• _Task to complete_: From the records below, print exactly the lines starting at the one containing "[78,108,296,119] decada-embedded-example-zephyris ->" and ending at the one containing "[202,289,242,298] Decada ->", ends included, and nothing else.

Before-and-after change data

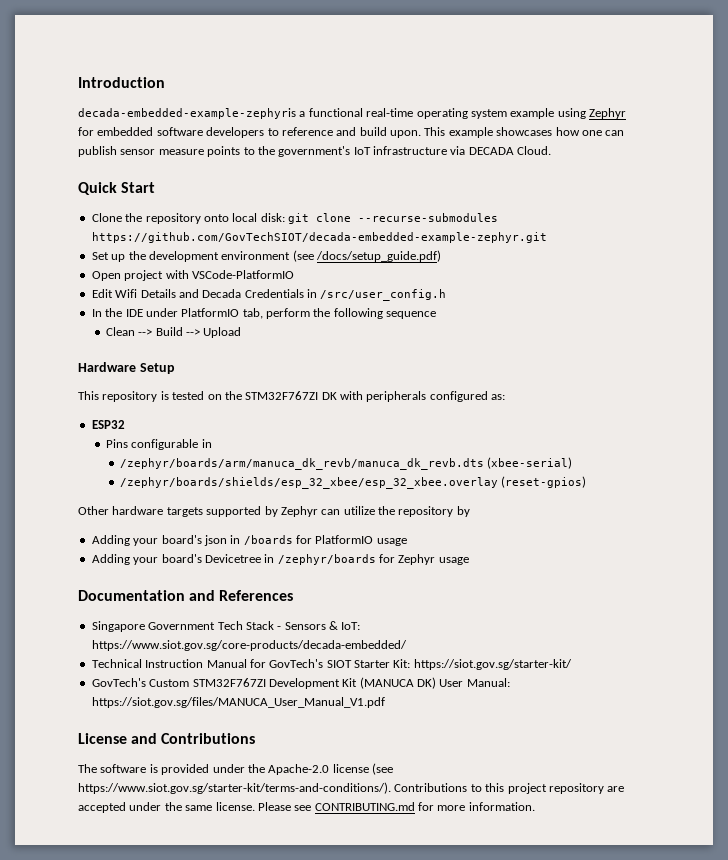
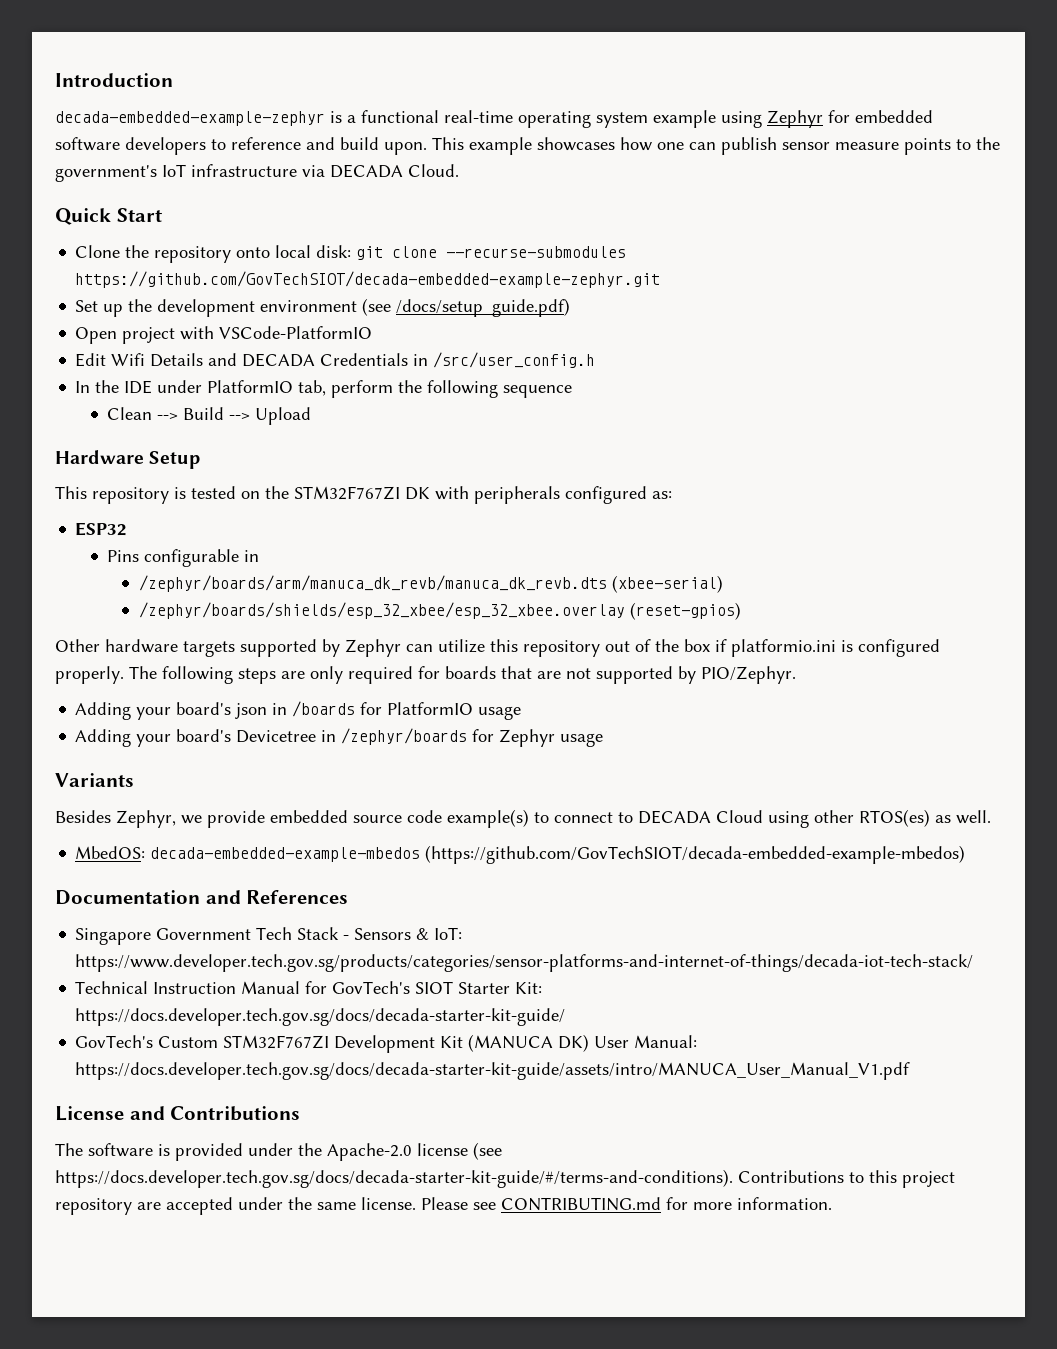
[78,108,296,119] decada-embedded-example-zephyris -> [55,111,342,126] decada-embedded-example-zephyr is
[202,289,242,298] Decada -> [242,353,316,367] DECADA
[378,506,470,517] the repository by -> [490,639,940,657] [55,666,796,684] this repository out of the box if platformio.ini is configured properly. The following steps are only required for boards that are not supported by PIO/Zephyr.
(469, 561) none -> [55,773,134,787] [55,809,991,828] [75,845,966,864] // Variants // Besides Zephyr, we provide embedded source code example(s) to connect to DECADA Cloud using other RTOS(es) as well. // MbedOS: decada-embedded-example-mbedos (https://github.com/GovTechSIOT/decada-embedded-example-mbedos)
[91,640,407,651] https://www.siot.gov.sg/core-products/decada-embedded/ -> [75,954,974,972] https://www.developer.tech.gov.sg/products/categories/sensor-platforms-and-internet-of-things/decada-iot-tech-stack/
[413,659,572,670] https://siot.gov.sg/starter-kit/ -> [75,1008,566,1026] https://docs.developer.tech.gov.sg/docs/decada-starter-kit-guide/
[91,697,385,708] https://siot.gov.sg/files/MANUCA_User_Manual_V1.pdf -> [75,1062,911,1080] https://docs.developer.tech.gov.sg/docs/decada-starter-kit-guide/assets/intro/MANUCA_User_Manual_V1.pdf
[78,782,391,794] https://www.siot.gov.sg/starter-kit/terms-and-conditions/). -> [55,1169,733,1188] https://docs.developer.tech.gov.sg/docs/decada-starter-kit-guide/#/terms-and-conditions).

---

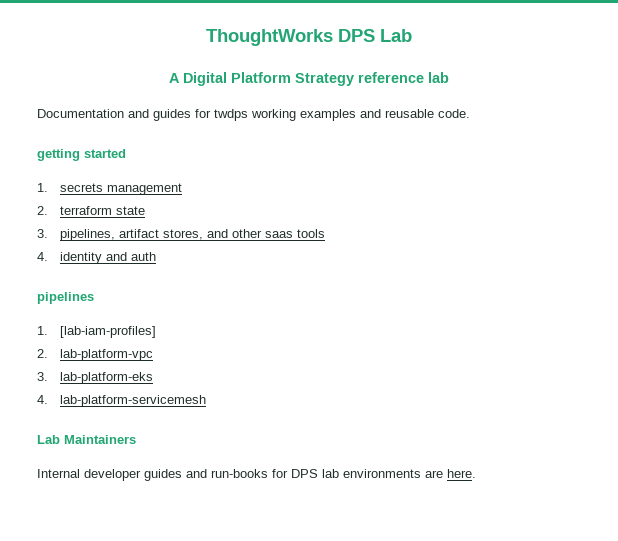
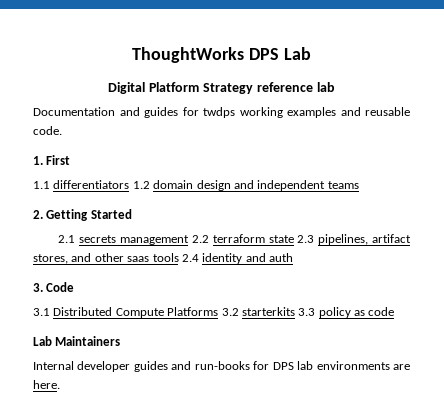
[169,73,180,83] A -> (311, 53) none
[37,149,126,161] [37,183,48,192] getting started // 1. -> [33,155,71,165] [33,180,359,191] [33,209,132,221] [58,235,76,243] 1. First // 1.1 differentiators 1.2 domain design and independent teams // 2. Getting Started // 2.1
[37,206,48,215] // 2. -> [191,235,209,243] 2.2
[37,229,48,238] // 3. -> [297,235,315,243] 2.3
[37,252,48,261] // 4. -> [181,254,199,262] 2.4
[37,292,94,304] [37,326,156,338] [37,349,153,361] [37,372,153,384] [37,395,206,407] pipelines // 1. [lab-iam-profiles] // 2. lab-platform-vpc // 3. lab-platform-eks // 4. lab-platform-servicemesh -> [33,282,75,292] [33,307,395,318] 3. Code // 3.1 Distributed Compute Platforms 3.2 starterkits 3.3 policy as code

• _Answer section_:
[78,108,296,119] decada-embedded-example-zephyris -> [55,111,342,126] decada-embedded-example-zephyr is
[202,289,242,298] Decada -> [242,353,316,367] DECADA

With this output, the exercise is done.